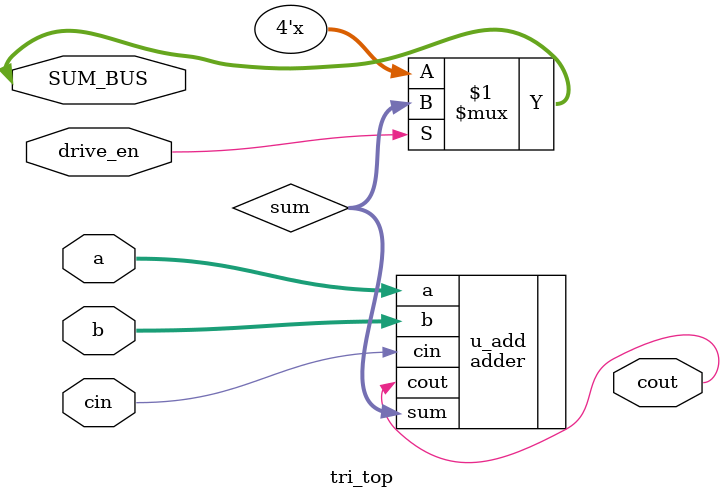
<source format=v>
`timescale 1ns/1ps
module tri_top #(
  parameter integer W = 4
)(
  input  wire [W-1:0] a,
  input  wire [W-1:0] b,
  input  wire         cin,
  input  wire         drive_en,   // 1 = drive bus with sum, 0 = Hi-Z
  inout  wire [W-1:0] SUM_BUS,    // tri-stated bus (top-level I/O in hardware)
  output wire         cout
);
  wire [W-1:0] sum;

  // Reusable vector adder
  adder #(.W(W)) u_add (
    .a(a),
    .b(b),
    .cin(cin),
    .sum(sum),
    .cout(cout)
  );

  // Behavioral tri-state (maps to real IOB tri-state in hardware)
  assign SUM_BUS = drive_en ? sum : {W{1'bz}};

endmodule

</source>
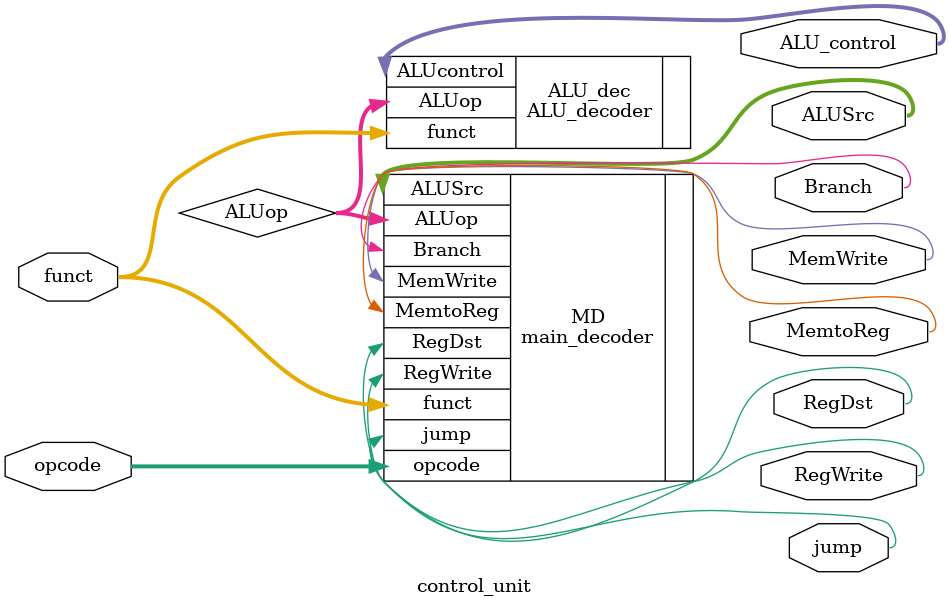
<source format=v>
module control_unit (
input [5:0]opcode,funct,
output MemtoReg, MemWrite, Branch, RegDst, RegWrite, jump,
output [1:0] ALUSrc,
output [2:0]ALU_control
);

wire [1:0]ALUop ;

ALU_decoder ALU_dec (
.ALUop(ALUop),
.funct(funct),
.ALUcontrol(ALU_control)
);

main_decoder MD (
.opcode(opcode),
.funct(funct),
.ALUop(ALUop),
.MemtoReg(MemtoReg),
.MemWrite(MemWrite),
.Branch(Branch),
.ALUSrc(ALUSrc),
.RegDst(RegDst),
.RegWrite(RegWrite),
.jump(jump)
);

endmodule

</source>
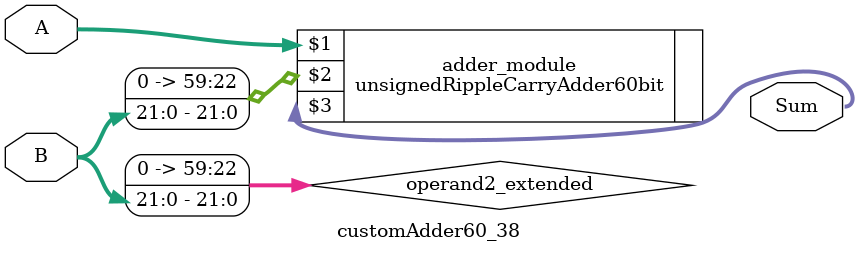
<source format=v>
module customAdder60_38(
                        input [59 : 0] A,
                        input [21 : 0] B,
                        
                        output [60 : 0] Sum
                );

        wire [59 : 0] operand2_extended;
        
        assign operand2_extended =  {38'b0, B};
        
        unsignedRippleCarryAdder60bit adder_module(
            A,
            operand2_extended,
            Sum
        );
        
        endmodule
        
</source>
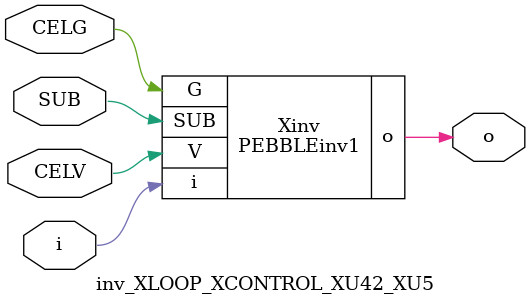
<source format=v>



module PEBBLEinv1 ( o, G, SUB, V, i );

  input V;
  input i;
  input G;
  output o;
  input SUB;
endmodule

//Celera Confidential Do Not Copy inv_XLOOP_XCONTROL_XU42_XU5
//Celera Confidential Symbol Generator
//5V Inverter
module inv_XLOOP_XCONTROL_XU42_XU5 (CELV,CELG,i,o,SUB);
input CELV;
input CELG;
input i;
input SUB;
output o;

//Celera Confidential Do Not Copy inv
PEBBLEinv1 Xinv(
.V (CELV),
.i (i),
.o (o),
.SUB (SUB),
.G (CELG)
);
//,diesize,PEBBLEinv1

//Celera Confidential Do Not Copy Module End
//Celera Schematic Generator
endmodule

</source>
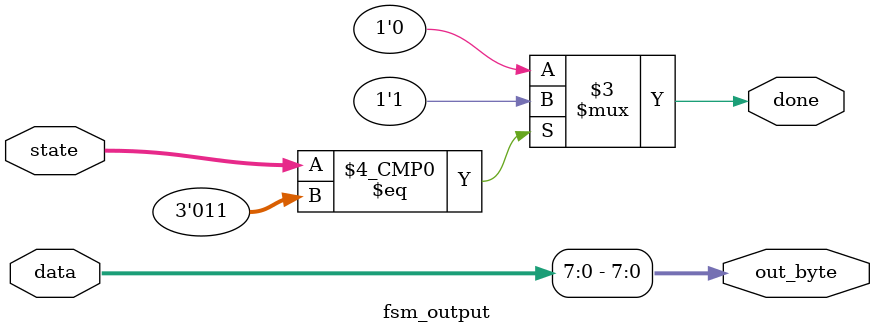
<source format=v>
/*

Copyright 2022 Marc Ketel
SPDX-License-Identifier: Apache-2.0

*/

`default_nettype none

module top_module (
    input wire clk,
    input wire in,
    input wire reset,
    output wire [7:0] out_byte,
    output wire done
);

  wire [2:0] state, next_state;
  wire [4:0] bits;
  wire [8:0] data;

  //Determine next state.
  fsm_next_state ns (
      .in(in),
      .state(state),
      .bits(bits),
      .next_state(next_state)
  );

  //State transition.
  fsm_state_transition st (
      .clk(clk),
      .in(in),
      .reset(reset),
      .next_state(next_state),
      .bits(bits),
      .state(state),
      .data(data)
  );

  //Determine output.
  fsm_output o (
      .state(state),
      .data(data),
      .out_byte(out_byte),
      .done(done)
  );
endmodule


module fsm_next_state (
    input wire in,
    input wire [2:0] state,
    input wire [4:0] bits,
    output reg [2:0] next_state
);

  parameter STATE_IDLE = 3'b000;
  parameter STATE_START = 3'b001;
  parameter STATE_DATA = 3'b010;
  parameter STATE_STOP = 3'b011;
  parameter STATE_ILLIGAL = 3'b111;

  always @(*) begin
    casez ({
      in, state, (bits == 4'd8)
    })
      //Wait for idle state.
      {1'b0, STATE_IDLE, 1'bz} : next_state = STATE_IDLE;

      //Idle state found.
      {1'b1, STATE_IDLE, 1'bz} : next_state = STATE_START;

      //Wait for start bit.
      {1'b1, STATE_START, 1'bz} : next_state = STATE_START;

      //Start bit found.
      {1'b0, STATE_START, 1'bz} : next_state = STATE_DATA;

      //Wait for reception of all data bits.
      {1'bz, STATE_DATA, 1'b0} : next_state = STATE_DATA;

      //Reception complete but stop bit not found.
      {1'b0, STATE_DATA, 1'b1} : next_state = STATE_IDLE;

      //Reception complete.
      {1'b1, STATE_DATA, 1'b1} : next_state = STATE_STOP;

      //Start bit found.
      {1'b0, STATE_STOP, 1'bz} : next_state = STATE_DATA;

      //Invalid start bit.
      {1'b1, STATE_STOP, 1'bz} : next_state = STATE_START;

      //We forgot a state.
      {1'bz, STATE_ILLIGAL, 1'bz} : next_state = STATE_ILLIGAL;
      default: next_state = STATE_ILLIGAL;
    endcase
  end
endmodule

module fsm_state_transition (
    input wire clk,
    input wire in,
    input wire reset,
    input wire [2:0] next_state,
    output reg [4:0] bits,
    output reg [2:0] state,
    output reg [8:0] data
);

  parameter STATE_START = 3'b001;
  parameter STATE_DATA = 3'b010;
  parameter STATE_STOP = 3'b011;

  always @(posedge clk) begin
    if (reset) state <= STATE_START;
    else if (clk) begin
      state <= next_state;

      case (state)
        STATE_START, STATE_STOP: bits <= 4'd0;
        STATE_DATA: bits <= (bits < 4'd8) ? bits + 1'b1 : bits;
      endcase

      data <= data >> 1;
      data[8] <= in;
    end
  end
endmodule

module fsm_output (
    input wire [2:0] state,
    input wire [8:0] data,
    output reg [7:0] out_byte,
    output reg done
);
  parameter STATE_STOP = 3'b011;

  always @(*) begin
    case (state)
      STATE_STOP: done = 1'b1;
      default: done = 1'b0;
    endcase

    out_byte = data[7:0];
  end
endmodule

</source>
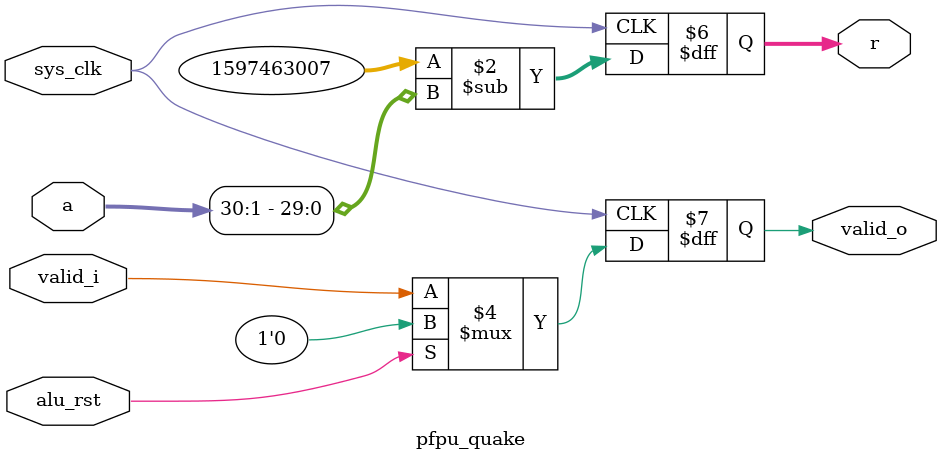
<source format=v>
/*
 * Milkymist VJ SoC
 * Copyright (C) 2007, 2008, 2009, 2010 Sebastien Bourdeauducq
 *
 * This program is free software: you can redistribute it and/or modify
 * it under the terms of the GNU General Public License as published by
 * the Free Software Foundation, version 3 of the License.
 *
 * This program is distributed in the hope that it will be useful,
 * but WITHOUT ANY WARRANTY; without even the implied warranty of
 * MERCHANTABILITY or FITNESS FOR A PARTICULAR PURPOSE.  See the
 * GNU General Public License for more details.
 *
 * You should have received a copy of the GNU General Public License
 * along with this program.  If not, see <http://www.gnu.org/licenses/>.
 */

module pfpu_quake(
	input sys_clk,
	input alu_rst,

	input [31:0] a,
	input valid_i,

	output reg [31:0] r,
	output reg valid_o
);

always @(posedge sys_clk) begin
	if(alu_rst)
		valid_o <= 1'b0;
	else
		valid_o <= valid_i;
	r <= 32'h5f3759df - a[30:1]; // ignore sign bit and shift
end

endmodule

</source>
****************
Job item
Word-for-word copy, no pictures: write out the entries above in full.

Result below
<source format=v>
`timescale 1ns/1ps
module tri_top #(
  parameter integer W = 4
)(
  input  wire [W-1:0] a,
  input  wire [W-1:0] b,
  input  wire         cin,
  input  wire         drive_en,   // 1 = drive bus with sum, 0 = Hi-Z
  inout  wire [W-1:0] SUM_BUS,    // tri-stated bus (top-level I/O in hardware)
  output wire         cout
);
  wire [W-1:0] sum;

  // Reusable vector adder
  adder #(.W(W)) u_add (
    .a(a),
    .b(b),
    .cin(cin),
    .sum(sum),
    .cout(cout)
  );

  // Behavioral tri-state (maps to real IOB tri-state in hardware)
  assign SUM_BUS = drive_en ? sum : {W{1'bz}};

endmodule

</source>
<source format=v>
module control_unit (
input [5:0]opcode,funct,
output MemtoReg, MemWrite, Branch, RegDst, RegWrite, jump,
output [1:0] ALUSrc,
output [2:0]ALU_control
);

wire [1:0]ALUop ;

ALU_decoder ALU_dec (
.ALUop(ALUop),
.funct(funct),
.ALUcontrol(ALU_control)
);

main_decoder MD (
.opcode(opcode),
.funct(funct),
.ALUop(ALUop),
.MemtoReg(MemtoReg),
.MemWrite(MemWrite),
.Branch(Branch),
.ALUSrc(ALUSrc),
.RegDst(RegDst),
.RegWrite(RegWrite),
.jump(jump)
);

endmodule

</source>
<source format=v>
module customAdder60_38(
                        input [59 : 0] A,
                        input [21 : 0] B,
                        
                        output [60 : 0] Sum
                );

        wire [59 : 0] operand2_extended;
        
        assign operand2_extended =  {38'b0, B};
        
        unsignedRippleCarryAdder60bit adder_module(
            A,
            operand2_extended,
            Sum
        );
        
        endmodule
        
</source>
<source format=v>



module PEBBLEinv1 ( o, G, SUB, V, i );

  input V;
  input i;
  input G;
  output o;
  input SUB;
endmodule

//Celera Confidential Do Not Copy inv_XLOOP_XCONTROL_XU42_XU5
//Celera Confidential Symbol Generator
//5V Inverter
module inv_XLOOP_XCONTROL_XU42_XU5 (CELV,CELG,i,o,SUB);
input CELV;
input CELG;
input i;
input SUB;
output o;

//Celera Confidential Do Not Copy inv
PEBBLEinv1 Xinv(
.V (CELV),
.i (i),
.o (o),
.SUB (SUB),
.G (CELG)
);
//,diesize,PEBBLEinv1

//Celera Confidential Do Not Copy Module End
//Celera Schematic Generator
endmodule

</source>
<source format=v>
/*

Copyright 2022 Marc Ketel
SPDX-License-Identifier: Apache-2.0

*/

`default_nettype none

module top_module (
    input wire clk,
    input wire in,
    input wire reset,
    output wire [7:0] out_byte,
    output wire done
);

  wire [2:0] state, next_state;
  wire [4:0] bits;
  wire [8:0] data;

  //Determine next state.
  fsm_next_state ns (
      .in(in),
      .state(state),
      .bits(bits),
      .next_state(next_state)
  );

  //State transition.
  fsm_state_transition st (
      .clk(clk),
      .in(in),
      .reset(reset),
      .next_state(next_state),
      .bits(bits),
      .state(state),
      .data(data)
  );

  //Determine output.
  fsm_output o (
      .state(state),
      .data(data),
      .out_byte(out_byte),
      .done(done)
  );
endmodule


module fsm_next_state (
    input wire in,
    input wire [2:0] state,
    input wire [4:0] bits,
    output reg [2:0] next_state
);

  parameter STATE_IDLE = 3'b000;
  parameter STATE_START = 3'b001;
  parameter STATE_DATA = 3'b010;
  parameter STATE_STOP = 3'b011;
  parameter STATE_ILLIGAL = 3'b111;

  always @(*) begin
    casez ({
      in, state, (bits == 4'd8)
    })
      //Wait for idle state.
      {1'b0, STATE_IDLE, 1'bz} : next_state = STATE_IDLE;

      //Idle state found.
      {1'b1, STATE_IDLE, 1'bz} : next_state = STATE_START;

      //Wait for start bit.
      {1'b1, STATE_START, 1'bz} : next_state = STATE_START;

      //Start bit found.
      {1'b0, STATE_START, 1'bz} : next_state = STATE_DATA;

      //Wait for reception of all data bits.
      {1'bz, STATE_DATA, 1'b0} : next_state = STATE_DATA;

      //Reception complete but stop bit not found.
      {1'b0, STATE_DATA, 1'b1} : next_state = STATE_IDLE;

      //Reception complete.
      {1'b1, STATE_DATA, 1'b1} : next_state = STATE_STOP;

      //Start bit found.
      {1'b0, STATE_STOP, 1'bz} : next_state = STATE_DATA;

      //Invalid start bit.
      {1'b1, STATE_STOP, 1'bz} : next_state = STATE_START;

      //We forgot a state.
      {1'bz, STATE_ILLIGAL, 1'bz} : next_state = STATE_ILLIGAL;
      default: next_state = STATE_ILLIGAL;
    endcase
  end
endmodule

module fsm_state_transition (
    input wire clk,
    input wire in,
    input wire reset,
    input wire [2:0] next_state,
    output reg [4:0] bits,
    output reg [2:0] state,
    output reg [8:0] data
);

  parameter STATE_START = 3'b001;
  parameter STATE_DATA = 3'b010;
  parameter STATE_STOP = 3'b011;

  always @(posedge clk) begin
    if (reset) state <= STATE_START;
    else if (clk) begin
      state <= next_state;

      case (state)
        STATE_START, STATE_STOP: bits <= 4'd0;
        STATE_DATA: bits <= (bits < 4'd8) ? bits + 1'b1 : bits;
      endcase

      data <= data >> 1;
      data[8] <= in;
    end
  end
endmodule

module fsm_output (
    input wire [2:0] state,
    input wire [8:0] data,
    output reg [7:0] out_byte,
    output reg done
);
  parameter STATE_STOP = 3'b011;

  always @(*) begin
    case (state)
      STATE_STOP: done = 1'b1;
      default: done = 1'b0;
    endcase

    out_byte = data[7:0];
  end
endmodule

</source>
<source format=v>
/*
 * Milkymist VJ SoC
 * Copyright (C) 2007, 2008, 2009, 2010 Sebastien Bourdeauducq
 *
 * This program is free software: you can redistribute it and/or modify
 * it under the terms of the GNU General Public License as published by
 * the Free Software Foundation, version 3 of the License.
 *
 * This program is distributed in the hope that it will be useful,
 * but WITHOUT ANY WARRANTY; without even the implied warranty of
 * MERCHANTABILITY or FITNESS FOR A PARTICULAR PURPOSE.  See the
 * GNU General Public License for more details.
 *
 * You should have received a copy of the GNU General Public License
 * along with this program.  If not, see <http://www.gnu.org/licenses/>.
 */

module pfpu_quake(
	input sys_clk,
	input alu_rst,

	input [31:0] a,
	input valid_i,

	output reg [31:0] r,
	output reg valid_o
);

always @(posedge sys_clk) begin
	if(alu_rst)
		valid_o <= 1'b0;
	else
		valid_o <= valid_i;
	r <= 32'h5f3759df - a[30:1]; // ignore sign bit and shift
end

endmodule

</source>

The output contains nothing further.